BBH: Where do you see yourselves in five years with MYP?
JT: We’ve been working on and off on this for two years. Devin and I went full time last December. I think the reason it’s taken us so long is how difficult it was for us to acquire most of the data. We’ve taken these last several months to figure out our process and client base. We’ll likely expand rapidly and into the U.S. where this type of data is more readily available. We’re also planning to push the GTA, Peel region and Vancouver.
DT: We’ve developed the technology, all that has to be done is switching the data and geographical information.
BBH: What has it been like to work in the Ryerson DMZ? How has it helped you?
JT: From a technical standpoint, the type of collaboration you get in the DMZ, an open-concept office, is great. There are 70 plus companies across several floors. It’s been a great experience, any time I have a problem I can poke around and ask for help. This is the only environment where it’s okay to peek at other people’s screens and say, “Hey, what’s that? What are you working on?” The people around you can help to make your life a lot easier.
DT: From a business standpoint, the best thing is hearing from successful companies or those who are further down the line than us. I think that’s saved us an enormous amount of time. One company in the DMZ, Sensible, just raised $4 million. Their founder gave me some great advice about sales. I love listening to people in the DMZ who have gone through the process. It’s less intimidating, too. If I want to talk to a mentor over coffee I can just say, “Hey, dude, want to go downstairs to Starbucks?”
Photo: Mark Blinch/DMZ
BBH: What have you learned from your startup experience?

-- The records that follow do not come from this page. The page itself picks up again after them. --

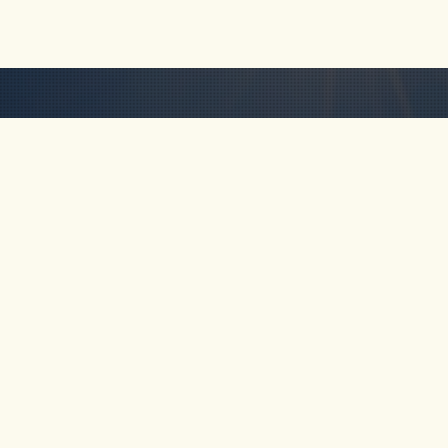
HOME
ABOUT
TOUR
Km 69, Cocorná,
Antioquia, Colombia
FAQ
CONTA
+57-311-641-5838
rob@freakncreekn.com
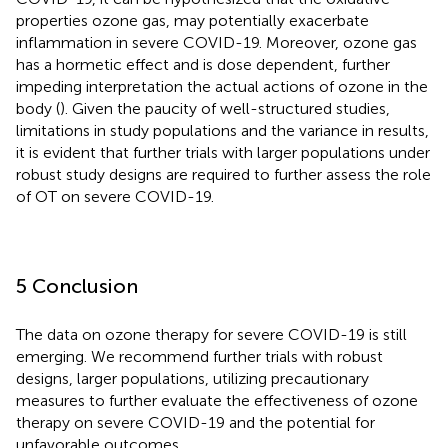
properties ozone gas, may potentially exacerbate
inflammation in severe COVID-19. Moreover, ozone gas
has a hormetic effect and is dose dependent, further
impeding interpretation the actual actions of ozone in the
body (
). Given the paucity of well-structured studies,
limitations in study populations and the variance in results,
it is evident that further trials with larger populations under
robust study designs are required to further assess the role
of OT on severe COVID-19.
5 Conclusion
The data on ozone therapy for severe COVID-19 is still
emerging. We recommend further trials with robust
designs, larger populations, utilizing precautionary
measures to further evaluate the effectiveness of ozone
therapy on severe COVID-19 and the potential for
unfavorable outcomes.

JT: We initially launched the company in February, and in three months we were able to acquire five clients. The only reason we haven’t acquired more is because we don’t have the capacity to do so — which is a good problem to have. But our clients have been very supportive of our platform and helpful with feedback. They’ve given us plenty of insight on how to expand, how to prepare for more clients.
DT: That’s what surprised us the most. We’ve got the largest condo developer and the largest home builder in Toronto as clients, plus two of the top tier real estate law firms. That’s something we’re pretty proud of, there’s been so much traction.